July 25, 2006 at 2:12 PM #29586AnonymousGuestWhat happens when China bows to pressure from the Western Central bankers and revalues its currency higher?
Hmmmmm….
Let’s think this through. Oil priced in Yuan will suddenly be cheaper. Chinese demand will increase. Prices will rise in $$$$.
Notice how you don’t even need to postulate mideast crises to believe that oil price are continuing upwards. And all those graphs showing gold/oil and all that? Try looking at those graphs in a different currency than $$$$ and then tell me what they say.
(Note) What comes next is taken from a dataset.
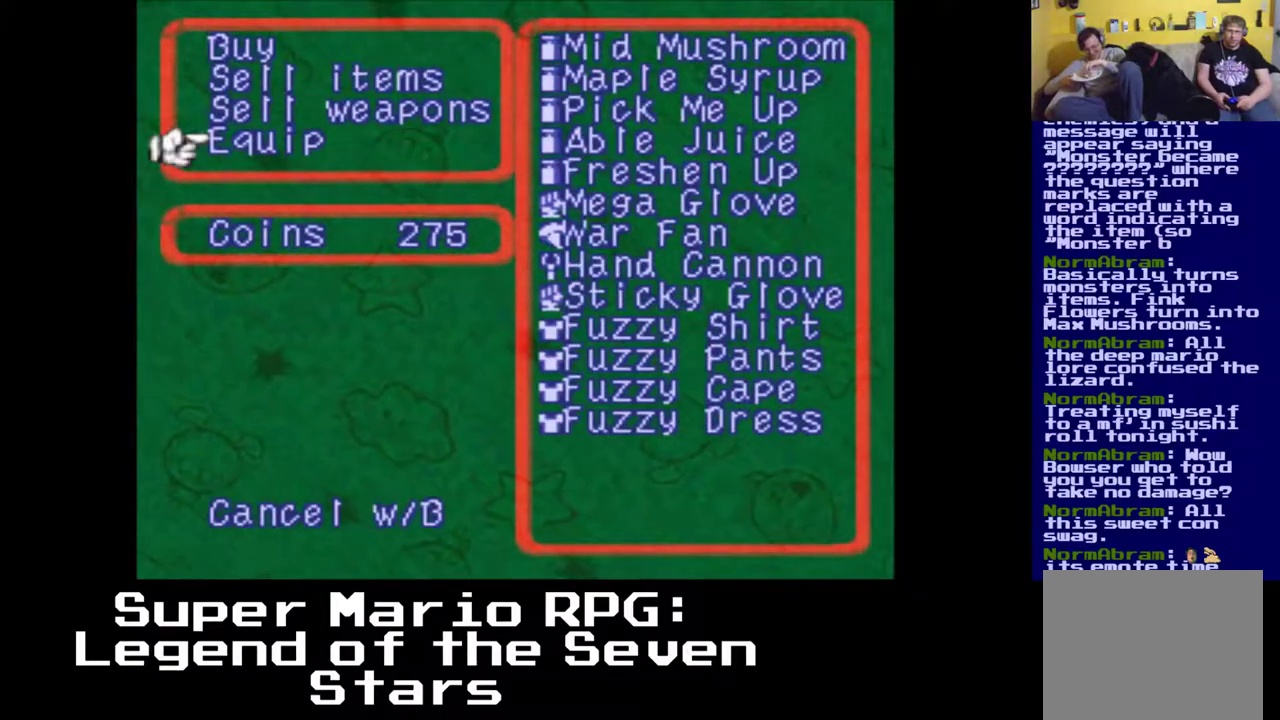
{"buttons": [], "left_stick": "center", "events": [[150, "DPAD_UP", "down"], [300, "DPAD_UP", "up"]]}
I have a feeling that when you graph gold prices in Yen that it has a quite different shape.
And continuing this thought… what happens to the US $ when oil prices skyrocket and our economy slows down? Hmmmm. Could it be that the $$$ drops further against the Euro? Does anyone else besides me remember the period 1977-1982 or so? Interest rates were very high, inflation was high although coming down. And guess what? Property prices in California were going up up up up up. In $$$ terms anyway.
July 25, 2006 at 2:37 PM #29589VCJIMParticipantI don’t belive China will consume more oil if the Yuan increases in value. I belive their consumption is tied to demand, based primarily on manufacturing. So if demand for Chinese goods decreases, Chinese demand for fuel decreases. Just my guess.
July 25, 2006 at 2:52 PM #29590AnonymousGuestYou don’t think China will burn more oil if it gets cheaper for them? Think again. China has manufacturing capacity to spare. If we don’t buy their goods here, they will figure out a way to consume them domestically.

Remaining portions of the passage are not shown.